Study casts more doubt on the safety of popular pain killers

ANAHEIM, Calif. (AP) _ Smokers who regularly took certain popular pain killers cut their risk of developing oral cancer but increased their chances of dying from heart-related problems, according to a

Tuesday, April 19th 2005, 8:42 am

By: News On 6


ANAHEIM, Calif. (AP) _ Smokers who regularly took certain popular pain killers cut their risk of developing oral cancer but increased their chances of dying from heart-related problems, according to a study that raises fresh questions about the long-term use of Advil, Motrin and Aleve.

The findings add to the suspicion that the heart risk extends beyond medications like Bextra, Vioxx and Celebrex to the larger family of pain relievers known as non-steroidal anti-inflammatory drugs, or NSAIDs. These include brands of ibuprofen and virtually all other over-the-counter pain pills except acetaminophen or Tylenol.

Short-term use of these medications _ two weeks or less _ for headaches or other pain is still considered safe.

However, the study of smokers in Norway is the first evidence to support the recent federal Food and Drug Administration decision to warn about long-term use of all of these drugs except aspirin.
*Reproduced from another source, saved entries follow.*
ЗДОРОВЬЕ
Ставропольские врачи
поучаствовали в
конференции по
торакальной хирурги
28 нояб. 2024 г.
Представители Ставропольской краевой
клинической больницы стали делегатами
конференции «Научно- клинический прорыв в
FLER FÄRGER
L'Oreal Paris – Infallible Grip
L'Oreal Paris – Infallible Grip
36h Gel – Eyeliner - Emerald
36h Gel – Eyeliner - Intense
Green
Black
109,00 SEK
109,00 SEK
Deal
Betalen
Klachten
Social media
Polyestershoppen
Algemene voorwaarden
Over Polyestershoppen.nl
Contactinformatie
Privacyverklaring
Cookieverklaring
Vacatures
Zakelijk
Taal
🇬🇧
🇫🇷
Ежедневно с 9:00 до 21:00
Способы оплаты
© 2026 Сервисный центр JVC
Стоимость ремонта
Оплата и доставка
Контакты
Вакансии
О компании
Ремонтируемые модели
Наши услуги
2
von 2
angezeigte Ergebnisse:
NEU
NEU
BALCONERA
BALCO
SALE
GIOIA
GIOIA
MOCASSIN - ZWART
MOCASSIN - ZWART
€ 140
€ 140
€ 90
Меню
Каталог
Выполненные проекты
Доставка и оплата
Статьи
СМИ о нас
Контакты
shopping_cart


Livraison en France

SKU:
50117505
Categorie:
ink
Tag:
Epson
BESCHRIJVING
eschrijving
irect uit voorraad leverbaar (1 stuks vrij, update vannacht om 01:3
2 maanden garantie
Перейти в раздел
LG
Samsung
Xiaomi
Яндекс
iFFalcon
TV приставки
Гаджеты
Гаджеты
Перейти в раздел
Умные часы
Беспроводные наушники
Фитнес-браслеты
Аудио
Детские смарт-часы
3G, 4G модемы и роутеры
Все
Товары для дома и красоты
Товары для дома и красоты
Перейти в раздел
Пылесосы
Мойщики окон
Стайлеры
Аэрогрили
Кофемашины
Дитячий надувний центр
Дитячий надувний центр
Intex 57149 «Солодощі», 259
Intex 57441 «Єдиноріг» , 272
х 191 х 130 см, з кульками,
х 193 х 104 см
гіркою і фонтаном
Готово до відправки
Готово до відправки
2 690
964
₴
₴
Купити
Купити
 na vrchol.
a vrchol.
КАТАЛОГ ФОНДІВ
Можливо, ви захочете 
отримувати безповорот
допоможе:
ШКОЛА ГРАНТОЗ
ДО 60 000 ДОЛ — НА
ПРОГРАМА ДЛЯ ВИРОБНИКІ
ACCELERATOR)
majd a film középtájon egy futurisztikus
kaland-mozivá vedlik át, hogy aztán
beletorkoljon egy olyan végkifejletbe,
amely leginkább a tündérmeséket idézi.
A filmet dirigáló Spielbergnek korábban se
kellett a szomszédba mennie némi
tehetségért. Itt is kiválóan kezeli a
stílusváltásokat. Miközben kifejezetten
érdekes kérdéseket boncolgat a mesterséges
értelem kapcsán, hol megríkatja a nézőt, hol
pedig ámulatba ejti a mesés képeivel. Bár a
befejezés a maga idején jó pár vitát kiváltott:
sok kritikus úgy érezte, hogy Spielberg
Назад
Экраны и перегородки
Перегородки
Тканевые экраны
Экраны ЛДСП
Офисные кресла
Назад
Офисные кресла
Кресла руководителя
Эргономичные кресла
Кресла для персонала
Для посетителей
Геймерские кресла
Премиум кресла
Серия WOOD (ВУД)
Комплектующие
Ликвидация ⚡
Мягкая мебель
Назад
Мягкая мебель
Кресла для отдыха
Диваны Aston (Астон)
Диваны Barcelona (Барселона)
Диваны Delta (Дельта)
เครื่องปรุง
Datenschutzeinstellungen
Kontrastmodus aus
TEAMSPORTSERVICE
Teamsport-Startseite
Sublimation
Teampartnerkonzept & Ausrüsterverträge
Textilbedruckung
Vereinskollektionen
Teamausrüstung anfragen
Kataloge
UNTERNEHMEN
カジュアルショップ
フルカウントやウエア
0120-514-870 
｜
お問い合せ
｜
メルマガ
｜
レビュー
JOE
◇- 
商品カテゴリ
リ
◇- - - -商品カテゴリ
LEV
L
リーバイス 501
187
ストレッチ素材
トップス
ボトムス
Results were presented Monday at an American Association for Cancer Research meeting in Anaheim.

Many doctors have switched patients to over-the-counter NSAIDs since the prescription drugs Vioxx and Bextra were pulled from the market, believing them to be safer.

Doctors in Norway wanted to see whether NSAIDs could prevent oral cancer because other work suggested they helped ward off other cancers.

They chose more than 3,000 people at high risk for oral cancer because of their smoking habits from the Norwegian Cancer Registry, a database of more than 123,000 people.

Over 20 years, 454 of them developed oral cancer, and they were compared with 454 similar people who did not develop the disease. Of these 908 people, 263 had used NSAIDs daily for at least six months. They had a two-thirds lower risk of developing oral cancer, but scientists were puzzled because deaths were not lower.

A deeper look revealed that the NSAID users were dying at twice the rate of the others from heart-related problems. There were 42 cardiovascular deaths among the 263 painkiller users and 41 deaths among the much larger group of 562 people who had never taken such drugs.

Risk was highest among ibuprofen users, who were nearly three times more likely to die of cardiovascular disease than non-NSAID users. Aspirin was the only NSAID that did not seem to raise the risk, but the numbers of aspirin users in the study were small.

Scientists were astonished at the results.

``Many of these deaths could have been avoided if we'd monitored these patients for cardiovascular disease, but nobody thought of it'' because the risk wasn't known, said the lead researcher, Dr. Jon Sudbo of the Norwegian Radium Hospital in Oslo.

He and some of his colleagues have been consultants for Pfizer Inc., which makes the NSAID Celebrex.

Dr. Raymond DuBois, a Vanderbilt University cancer expert who had no role in the work, said the results should persuade others to study over-the-counter drugs in more depth.

Dr. Michael Thun, chief epidemiologist for the American Cancer Society, said he would propose a larger study on over-the-counter NSAIDs using the cancer society's huge database, which contains information on more than 1.2 million Americans.

``There are important uncertainties'' about the results from just one study in people at high risk of cancer and heart disease because they smoke versus the general population, he said.

Oral cancer is a deadly and disfiguring disease that is an especially big problem in Asia. Worldwide, about 275,000 cases and 127,000 deaths occur each year. In the United States, about 29,370 new cases and 7,320 deaths are expected this year.

In other news at the conference, a large study suggested that cholesterol-lowering statin drugs might help prevent the most serious types of prostate cancer _ those that kill or spread throughout the body.

Men who took statins had half the risk of advanced prostate cancer as men who did not take such drugs, reported Elizabeth Platz of Johns Hopkins University, who did the study with Harvard University researchers and the National Cancer Institute.

It involved 34,438 men in the Health Professionals Follow-up Study, which has been going on at Harvard since 1986. None of the men had prostate cancer at the start of this particular study in 1990, but 2,074 developed it over the next decade. Of those, 283 were advanced, including 206 that were fatal or had spread widely in the body.

While statins cut the chances of this, they made no difference in the risk of developing cancer that remains confined to the prostate. Although several other large studies have concluded statins may cut the risk of cancer, specialists say there is still not enough evidence yet to recommend them for that purpose.